11 Ballard herself seems unwilling to make such a conclusion categorically, as evidenced by her unsuccessful navigation through an issue she herself raises, namely the degree to which marital status confers social status and advantages to the participants or is ultimately detrimental to one's social situation. On one page she observes that "marriage enhanced the status of individuals, both male and female," that "Mrs was sometimes used by friends addressing unmarried women, as a mark of respect," and that "amongst the poorest classes, the married enjoyed greater credibility and were more likely to be regarded.. .as 'deserving' than were the single." However, on the very same page Ballard asserts that among the Irish poor, "marriage was unlikely to enhance one's status in the eyes of one's peers;" "...in certain circumstances refusing to marry a partner actually extended a women's rights;" and "men too perceived that they stood to gain from not being married." So was marriage desirable or not? The reader is left to try to gather the various threads and create his or her own thesis. Perhaps a strategy of presenting both sides in an organized and systemized fashion might have facilitated the interpretation of data.
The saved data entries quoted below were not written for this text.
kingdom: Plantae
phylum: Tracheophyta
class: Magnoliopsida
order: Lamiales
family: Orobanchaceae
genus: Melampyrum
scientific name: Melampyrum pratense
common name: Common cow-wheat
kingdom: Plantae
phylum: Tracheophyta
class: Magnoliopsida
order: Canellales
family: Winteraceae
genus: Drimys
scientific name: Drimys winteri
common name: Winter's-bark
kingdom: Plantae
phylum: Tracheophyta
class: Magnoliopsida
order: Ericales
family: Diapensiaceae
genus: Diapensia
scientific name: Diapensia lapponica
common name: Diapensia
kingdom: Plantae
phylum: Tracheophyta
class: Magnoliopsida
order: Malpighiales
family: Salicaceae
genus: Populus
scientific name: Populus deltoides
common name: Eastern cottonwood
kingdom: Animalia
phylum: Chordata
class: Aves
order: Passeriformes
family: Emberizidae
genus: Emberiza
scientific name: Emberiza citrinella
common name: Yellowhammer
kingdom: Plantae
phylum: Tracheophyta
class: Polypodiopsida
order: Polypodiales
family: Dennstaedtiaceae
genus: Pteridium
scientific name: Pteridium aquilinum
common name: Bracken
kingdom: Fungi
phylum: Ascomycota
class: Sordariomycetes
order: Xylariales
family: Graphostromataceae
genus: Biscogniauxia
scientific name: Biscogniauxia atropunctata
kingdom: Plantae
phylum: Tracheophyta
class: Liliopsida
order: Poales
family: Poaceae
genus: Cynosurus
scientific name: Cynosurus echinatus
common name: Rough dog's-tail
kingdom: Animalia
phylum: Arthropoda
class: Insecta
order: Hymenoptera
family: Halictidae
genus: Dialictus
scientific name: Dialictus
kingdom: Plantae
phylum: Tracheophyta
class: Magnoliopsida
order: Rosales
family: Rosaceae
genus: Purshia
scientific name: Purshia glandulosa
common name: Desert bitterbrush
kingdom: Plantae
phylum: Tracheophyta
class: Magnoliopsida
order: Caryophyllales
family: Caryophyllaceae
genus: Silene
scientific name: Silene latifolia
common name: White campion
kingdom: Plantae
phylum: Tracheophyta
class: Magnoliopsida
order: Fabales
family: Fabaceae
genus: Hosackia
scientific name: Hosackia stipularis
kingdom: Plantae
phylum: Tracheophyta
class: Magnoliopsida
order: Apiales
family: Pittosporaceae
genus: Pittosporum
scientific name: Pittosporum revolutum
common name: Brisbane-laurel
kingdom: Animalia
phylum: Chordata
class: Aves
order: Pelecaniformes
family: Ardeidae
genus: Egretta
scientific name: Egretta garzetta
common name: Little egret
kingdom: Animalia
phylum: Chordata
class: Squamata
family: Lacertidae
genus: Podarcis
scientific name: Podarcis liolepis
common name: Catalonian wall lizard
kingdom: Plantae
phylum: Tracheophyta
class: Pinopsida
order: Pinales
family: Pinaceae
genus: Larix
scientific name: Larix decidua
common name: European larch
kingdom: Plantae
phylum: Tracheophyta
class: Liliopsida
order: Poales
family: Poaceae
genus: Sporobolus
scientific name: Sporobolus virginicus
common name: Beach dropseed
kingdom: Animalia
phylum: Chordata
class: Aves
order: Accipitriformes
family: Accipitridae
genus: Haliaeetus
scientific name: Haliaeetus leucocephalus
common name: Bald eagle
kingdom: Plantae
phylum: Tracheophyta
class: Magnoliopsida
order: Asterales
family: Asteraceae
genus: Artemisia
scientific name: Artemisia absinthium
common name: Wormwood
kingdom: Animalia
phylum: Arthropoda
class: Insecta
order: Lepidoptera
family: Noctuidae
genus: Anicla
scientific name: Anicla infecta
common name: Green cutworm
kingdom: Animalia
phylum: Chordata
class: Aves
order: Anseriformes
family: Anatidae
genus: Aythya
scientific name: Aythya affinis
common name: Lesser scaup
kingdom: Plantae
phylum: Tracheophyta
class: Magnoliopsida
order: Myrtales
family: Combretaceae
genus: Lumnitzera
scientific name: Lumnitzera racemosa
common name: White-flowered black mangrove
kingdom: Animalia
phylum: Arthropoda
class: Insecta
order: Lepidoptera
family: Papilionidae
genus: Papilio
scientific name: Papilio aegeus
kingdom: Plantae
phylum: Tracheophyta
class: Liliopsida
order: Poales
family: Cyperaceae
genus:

12 Tacitly, Ballard seems drawn to a negative conclusion herself, especially if her last words in the book are meant — as is often the case — to resonate impressionistically. She writes: "the infinite variability of experience of marriage is reflected in folktale and oral tradition, which help to highlight ambivalences and suggest the enormous range of possible responses." She then ends with two stories. One tells of the tombstone of a first wife that is a lesson to the second, because it is inscribed "Be thou also ready." The other relates the conversation of a young woman pretending to be trying to find a job at a hiring fair. The prospective employer's list of requirements, unreasonably substantial, precipitates her response: "Howl [hold] yer tongue, man, it's a wife you're lookin' for."

13 Stimulating from both a material and popular culture perspective, both books have revealing tales to tell. In an era when the very definition of marriage is under scrutiny, when divorce and single parenthood are commonplace and partners in same-sex relationships are deemed, in some countries, to have as much right as heterosexual ones for spousal benefits, the problematization of this once-considered sacred institution is all the more timely and necessary.

NOTES
1 Thomas H. Raddall, "The Wedding Gift," in The Wedding Gift and Other Stories (Toronto: McClelland and Stewart, 1947).